Stored data

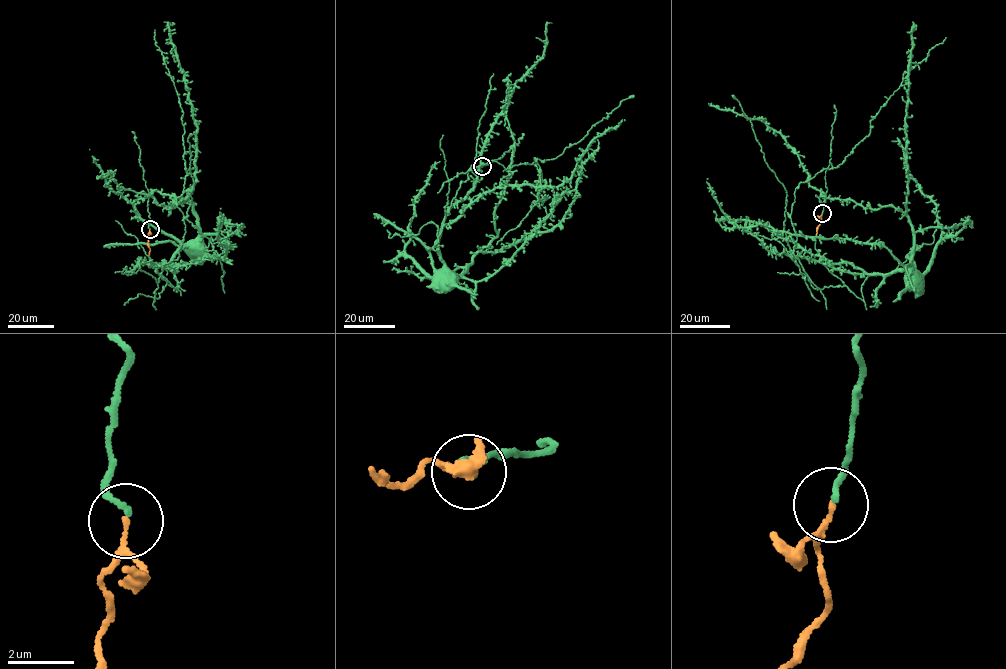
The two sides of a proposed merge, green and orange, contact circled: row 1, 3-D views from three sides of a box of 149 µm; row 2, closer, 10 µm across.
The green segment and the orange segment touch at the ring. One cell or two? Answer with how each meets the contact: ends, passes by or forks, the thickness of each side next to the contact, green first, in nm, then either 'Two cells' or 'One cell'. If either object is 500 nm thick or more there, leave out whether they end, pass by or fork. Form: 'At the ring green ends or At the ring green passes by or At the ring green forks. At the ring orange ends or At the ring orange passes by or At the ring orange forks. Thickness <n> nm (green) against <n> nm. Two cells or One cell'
At the ring green ends. At the ring orange passes by. Thickness 170 nm (green) against 100 nm. One cell

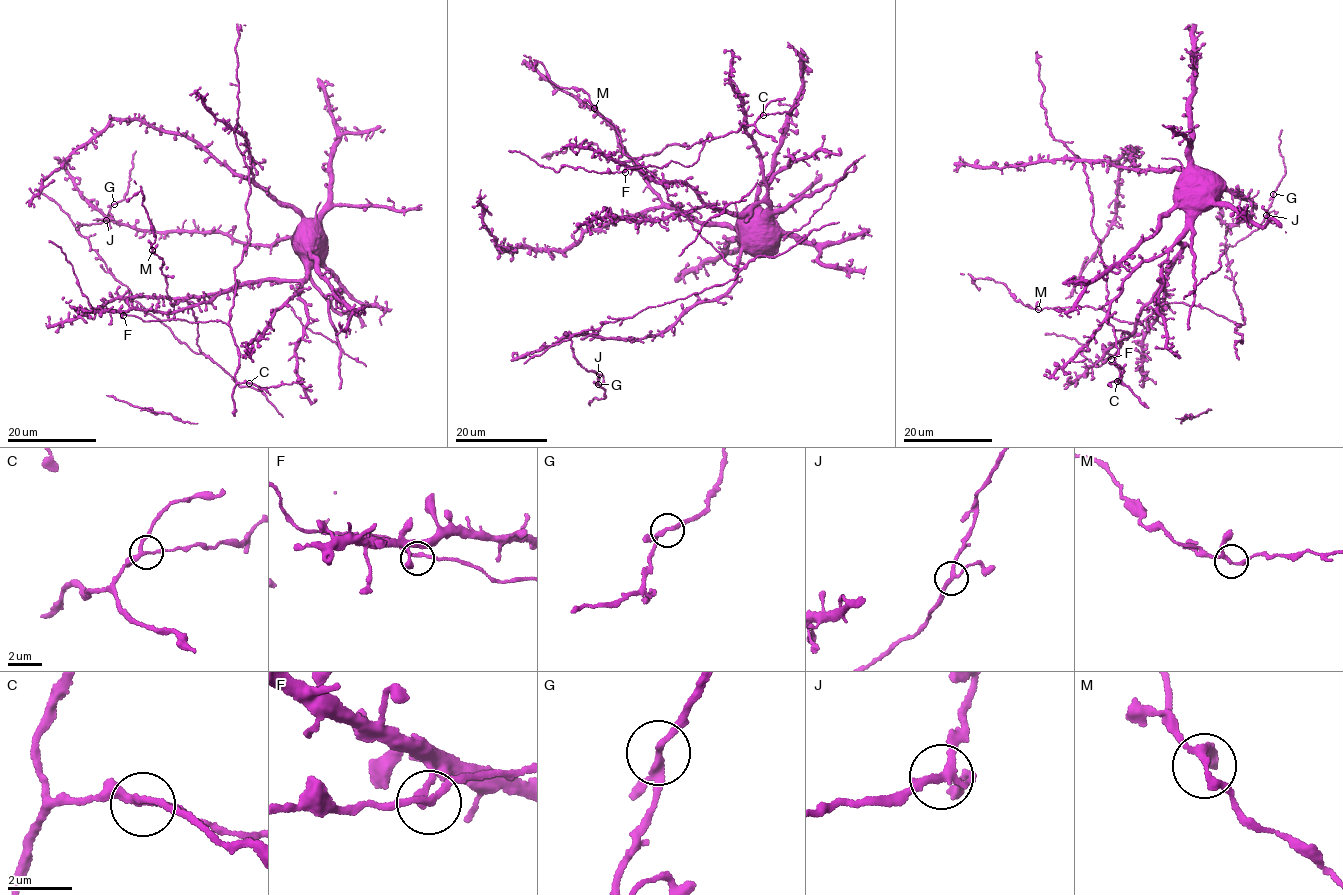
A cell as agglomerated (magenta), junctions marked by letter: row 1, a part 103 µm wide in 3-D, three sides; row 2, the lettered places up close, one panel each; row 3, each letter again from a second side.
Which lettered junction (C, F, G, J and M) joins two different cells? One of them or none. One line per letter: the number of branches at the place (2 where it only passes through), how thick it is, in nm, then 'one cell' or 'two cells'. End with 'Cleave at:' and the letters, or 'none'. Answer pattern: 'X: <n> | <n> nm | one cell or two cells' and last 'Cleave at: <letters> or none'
C: 3 | 200 nm | one cell
F: 3 | 180 nm | one cell
G: 3 | 190 nm | one cell
J: 3 | 220 nm | one cell
M: 3 | 190 nm | one cell
Cleave at: none

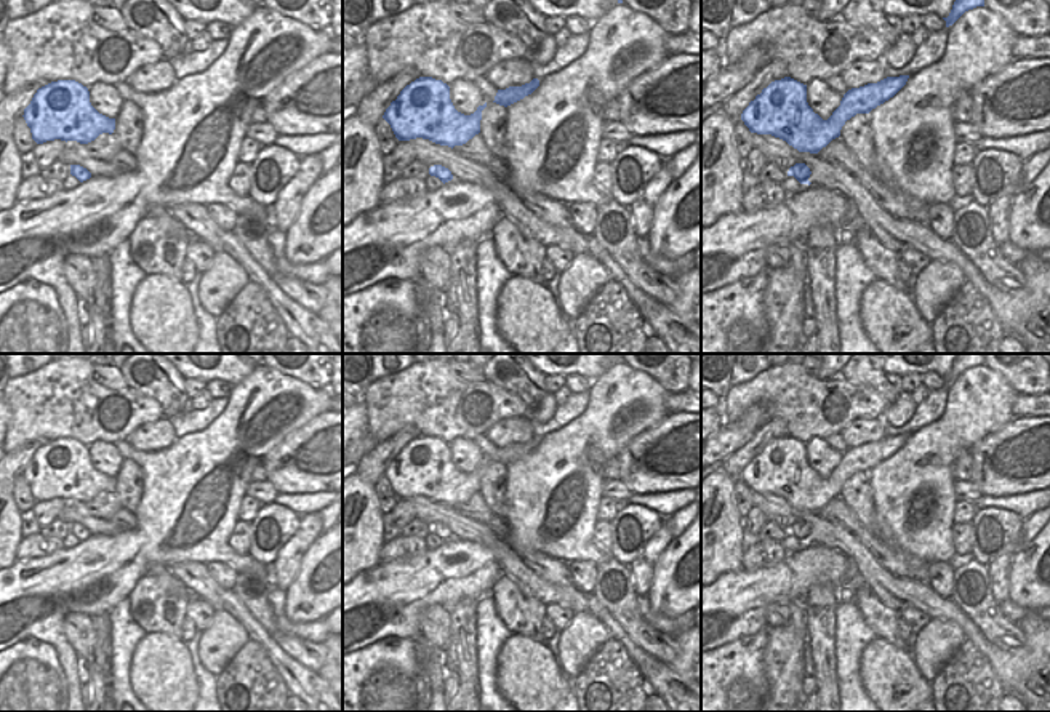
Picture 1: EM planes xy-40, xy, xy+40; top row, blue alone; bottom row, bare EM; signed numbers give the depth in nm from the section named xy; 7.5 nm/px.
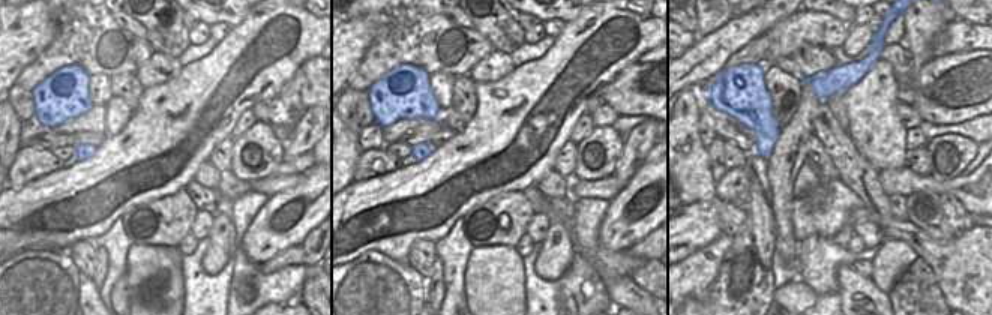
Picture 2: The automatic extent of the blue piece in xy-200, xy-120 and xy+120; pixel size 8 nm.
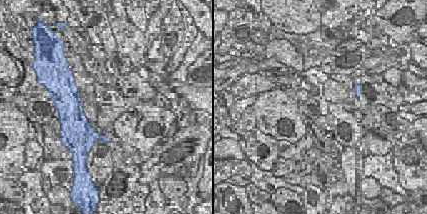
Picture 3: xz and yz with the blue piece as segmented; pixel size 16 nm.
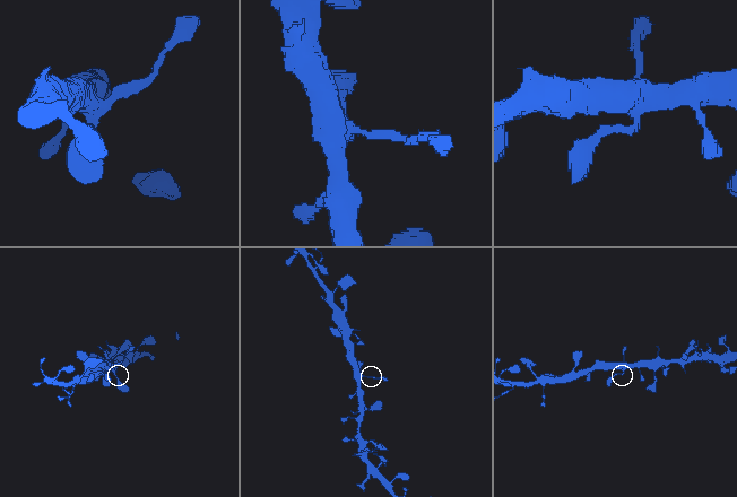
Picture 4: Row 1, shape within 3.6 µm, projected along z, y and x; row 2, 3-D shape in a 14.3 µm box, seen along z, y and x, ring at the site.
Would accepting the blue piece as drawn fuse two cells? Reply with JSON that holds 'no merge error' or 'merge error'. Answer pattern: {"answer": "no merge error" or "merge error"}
{"answer": "no merge error"}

• [Problem statement] Please copy out each line above exactly as written, but not the pictures.

• [Response box]
The two sides of a proposed merge, green and orange, contact circled: row 1, 3-D views from three sides of a box of 149 µm; row 2, closer, 10 µm across.
The green segment and the orange segment touch at the ring. One cell or two? Answer with how each meets the contact: ends, passes by or forks, the thickness of each side next to the contact, green first, in nm, then either 'Two cells' or 'One cell'. If either object is 500 nm thick or more there, leave out whether they end, pass by or fork. Form: 'At the ring green ends or At the ring green passes by or At the ring green forks. At the ring orange ends or At the ring orange passes by or At the ring orange forks. Thickness <n> nm (green) against <n> nm. Two cells or One cell'
At the ring green ends. At the ring orange passes by. Thickness 170 nm (green) against 100 nm. One cell

A cell as agglomerated (magenta), junctions marked by letter: row 1, a part 103 µm wide in 3-D, three sides; row 2, the lettered places up close, one panel each; row 3, each letter again from a second side.
Which lettered junction (C, F, G, J and M) joins two different cells? One of them or none. One line per letter: the number of branches at the place (2 where it only passes through), how thick it is, in nm, then 'one cell' or 'two cells'. End with 'Cleave at:' and the letters, or 'none'. Answer pattern: 'X: <n> | <n> nm | one cell or two cells' and last 'Cleave at: <letters> or none'
C: 3 | 200 nm | one cell
F: 3 | 180 nm | one cell
G: 3 | 190 nm | one cell
J: 3 | 220 nm | one cell
M: 3 | 190 nm | one cell
Cleave at: none

Picture 1: EM planes xy-40, xy, xy+40; top row, blue alone; bottom row, bare EM; signed numbers give the depth in nm from the section named xy; 7.5 nm/px.
Picture 2: The automatic extent of the blue piece in xy-200, xy-120 and xy+120; pixel size 8 nm.
Picture 3: xz and yz with the blue piece as segmented; pixel size 16 nm.
Picture 4: Row 1, shape within 3.6 µm, projected along z, y and x; row 2, 3-D shape in a 14.3 µm box, seen along z, y and x, ring at the site.
Would accepting the blue piece as drawn fuse two cells? Reply with JSON that holds 'no merge error' or 'merge error'. Answer pattern: {"answer": "no merge error" or "merge error"}
{"answer": "no merge error"}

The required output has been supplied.